Thank you for your continued support and expertise.
Garmin, because the company’s background in running and multisport means I’ve been using Garmin products reliably for longer than Apple has had it watch out. The range of prices of Garmin products is far wider than Apple, and there’s an entire universe of apps and widgets that play well with Garmin, and Garmin Connect. So I can do a rowing workout and it shows up on Training Peaks. Do a lap swim and it goes to Garmin Connect and Training Peaks. I’ve lost nothing sidestepping the Apple Watch world, and the Garmin products work fine with my iPhone.
thanks, Sharon!
Thanks for your great feedback. I am working on it!!
Yeah, same here - I’m hoping that is coming in the next few years.
Their customer support has been awesome too.
Vivoactive HR → Vivoactive 3 → Vivoactive 4
always within 25 yards on pool swims – you didn’t specify pool or open water.
Inexpensive as you can get a refurbished 3 for less than $100. My used 4 was under $200.

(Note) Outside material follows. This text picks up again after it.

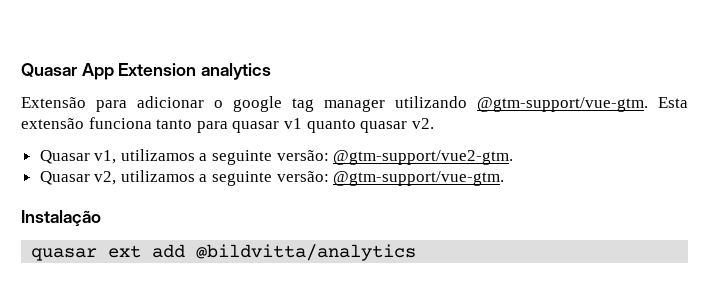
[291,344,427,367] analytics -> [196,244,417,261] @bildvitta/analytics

It works the batter life is great.
Form Goggles - no button pushing except at start/finis of the workout and I can see my pace during the swim without looking at my wrist as well as customize what metrics I want to see.

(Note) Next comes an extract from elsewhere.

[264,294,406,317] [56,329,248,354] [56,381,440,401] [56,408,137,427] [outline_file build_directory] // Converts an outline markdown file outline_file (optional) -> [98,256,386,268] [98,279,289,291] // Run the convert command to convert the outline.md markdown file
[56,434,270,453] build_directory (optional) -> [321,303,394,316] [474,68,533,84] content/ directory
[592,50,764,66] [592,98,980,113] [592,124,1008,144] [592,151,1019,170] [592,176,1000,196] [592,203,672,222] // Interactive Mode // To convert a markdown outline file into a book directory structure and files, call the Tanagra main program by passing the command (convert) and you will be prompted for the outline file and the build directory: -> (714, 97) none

I have always swam with garmin watches for tracking everything, but recently grabbed a pair of the Form goggles, and they’re great. They pick-up stuff where Garmin sometimes misses, and because there’s minimum button pushing, you’re less likely to double tap, or to miss starting an interval to collect the info, it just detects the motion and goes (especially helpful for drill sets, Garmin has drill mode, but it’s manual entry and a pain to scroll to). While the subscription price for the in goggle workouts is a bit obscene, I’m really enjoying the free trial right now, since I do swim solo mostly, so it’s nice to be able to load the workouts and go, and I get way more variety than I would programming my workouts myself, and having to remember or struggle to read a board with fogged goggles… I haven’t tried them for OWS yet, since the water is getting cooler here, and I haven’t upgraded to a supported Garmin model for pairing (still have a 935, which won’t pair with the goggles, since it’s only ANT+ for pairing, it can pair with a phone by bluetooth, but not bluetooth smart which is needed for pairing with the goggles), but I am upgrading soon, and will try them in open water next spring.